Lakeshore Records releases Eldest Souls—Original Game Soundtrack featuring the score debut by London-based, Spanish & Italian composer and sound designer Sergio Ronchetti. The darkly melancholic orchestrated score is redolent of both Ronchetti’s classical training as well as his love of all things metal from his days touring as a heavy metal bassist. It’s a dramatic, combative musical backdrop to the envelope-pushing pixel art, boss rush, “Souls-like” video game. Developed by Fallen Flag Studio, Eldest Souls was released via publishers, United Label, on July 29.
Explaining his approach to scoring the game, Ronchetti said, “Eldest Souls has two very distinct messages that needed conveying: the brutal, fast-paced combat and the ideas of loneliness and hope. The former was represented by each boss fight’s theme, matching personality and attitude. But since the game-play music is limited to these combat encounters, I wanted to write a piece of music to tie the soundtrack together and give the perspective of mankind and our protagonist.”
Ronchetti created the Eldest Souls “Main Theme” track to counterbalance his more aggressive boss encounter tracks: “The ‘Main Theme’ stands out from all the rest. I love post-minimalism ideals in music and I was very happy to be able to achieve this with live vocals and cello, which made all the difference. The repeating vocal melody serves as mankind’s unfaltering, yet desperate pursuit of victory, in the face of destruction.”
Following centuries of servitude, Man finally rebelled against the Old Gods, imprisoning these colossal calamities within the sacred walls of the Citadel. But an evil stirred within… In a final act of vengeance, the Old Gods have unleashed a great Desolation upon the world. Mankind is fading, with but a glimmer of hope remaining. Heavy is the burden that lies on one lone Warrior. Armed with a great sword… of the purest Obsydian.
London-based, Spanish & Italian composer and sound designer Sergio Ronchetti boldly crafts scores dwelling within realms of dusky depth, mercurial mood, and aggressive execution, drawing upon his background in heavy metal and combining his lyrical tastes with more traditional, orchestral compositional techniques for a truly singular signature style.
Sergio’s debut score for the 2021 pixel-art, boss-rush, “Souls-like” video game Eldest Souls captures the lonely and desolate melancholy of the game world while also providing vigorous, combative battle music matching the intensity of the challenging gameplay and capturing the personality and essence of each iconic boss fight. He cites artists like Trivium, Machine Head, and Gojira as direct references to his Eldest Souls score - even if his instrumentation's are far removed from theirs.
The up-and-coming creative’s music path began in high school where he spent his lunch breaks jamming Metallica songs with friends and trying to recreate Cliff Burton solos with cheap distortion pedals and cheesy power stances.
With no formal musical education, Sergio decided he wanted to become a rock star instead of going to university and joined a metal band at 18 years old as a bassist, eventually touring overseas, writing albums, getting endorsements, playing festivals, and going through countless terrible haircuts. After about four years, having had enough of traveling, sleepless nights, and living his rockstar fantasies, he finally applied for a music degree in London.

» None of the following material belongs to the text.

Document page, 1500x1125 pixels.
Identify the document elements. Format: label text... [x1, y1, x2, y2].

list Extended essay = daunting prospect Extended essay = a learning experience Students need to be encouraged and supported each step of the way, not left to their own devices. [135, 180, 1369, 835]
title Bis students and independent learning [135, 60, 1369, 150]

Whilst studying, he met collaborators and Eldest Souls game creators Jonathan Costantini and Francesco Barsotti at a free workshop where they were showcasing a very early beta of the game. Sergio was the only one to defeat their ridiculously imbalanced demo boss (which he’s pretty sure is how he got the gig in the first place) and from then on started writing music and designing the sounds for the video game.
Since that day, Sergio began completely immersing himself in game audio and what it took to work in video games, having no idea that a publisher was going to pick up the title and fund their debut IP. Education then took less priority with Jonathan and Francesco dropping out to focus on development full time. Roughly 3 years later, after countless conventions, demos, interviews, and hours of eyestrain behind a computer screen, they got their release date.
Although Sergio’s degree took him down a more classical music path, he still references metal music and guitar as his main influence, still pouring all his teenage angst and pent-up anger into every piece of music he writes. Whether it be orchestral or electronic, his bass guitar is always in some way still involved in his writing or recording.
Sergio’s ambition is to keep leaning into his heavier influences and see how far he can push the modern, aggressive, orchestral sound.